BIOGRAPHICAL STATEMENT
Rabbi Dr. Bernard Lander (June 17, 1915 – February 8, 2010), founder and first president of Touro College, was a social scientist and educator, a leader in the Jewish community and a pioneer in Jewish and general higher education. He earned a bachelor’s degree in 1936 from Yeshiva College and was ordained as an Orthodox rabbi in 1938, serving as Rabbi at Baltimore’s Congregation Beth Jacob.
Returning to New York City in 1944, he earned a doctorate in sociology from Columbia University and taught as a professor of sociology for over two decades at Hunter College and Yeshiva University, where he established the university's graduate schools of education, psychology and social work and served as dean of its Bernard Revel Graduate School of Jewish Studies from 1954 to 1969. For eight years he served as a senior director of a national study for the University of Notre Dame of South Bend, Indiana on the problems of youth.
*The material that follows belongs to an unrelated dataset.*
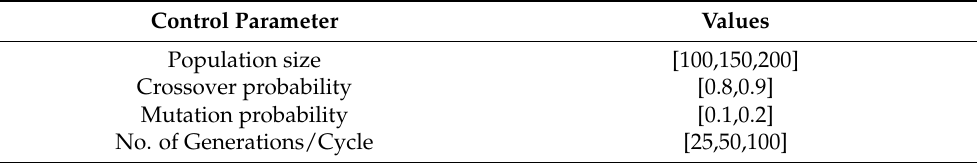
Table 1. GA control parameters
He authored a book of his research in Baltimore entitled Towards an Understanding of Juvenile Delinquency as well as numerous articles in the field of sociology. He also served as a consultant to the Maryland State Commission on Juvenile Delinquency. Dr. Lander was honored by the Council of New York State College Presidents for his lifetime contributions to higher education. A former president of the Queens Jewish Center in Forest Hills, Queens, he was also an Honorary Vice President of the Union of Orthodox Jewish Congregations of America.
Dr. Lander was the recipient of the landmark ruling by Rabbi Moshe Feinstein concerning the Orthodox position on Christian-Jewish dialogue in a 1967 letter published in Igros Moshe. Dr. Lander was one of three associate directors of New York City Mayor Fiorello La Guardia's Committee on Unity, established in 1944 as the city's first Commission on Human Rights. The multi-faith commission prepared the first civil rights legislation for 4 New York State. He later served as a consultant to three United States Presidents and was part of the seven-member commission that established the historic "War on Poverty" program in the U.S. He served as a consultant to the White House Conference on Children and Youth, on an advisory council on public assistance established by Congress, and was a member of the President's Advisory Committee on Juvenile Delinquency and Youth Crime under the Johnson and Kennedy administrations.
In 1970, he founded Touro College and presided over its growth into a multi-campus, international university with approximately 17,500 students at campus locations in New York, California, Florida, Nevada, Israel, Russia, France and Germany. Touro offers programs in liberal arts, medical schools and a law school, among others.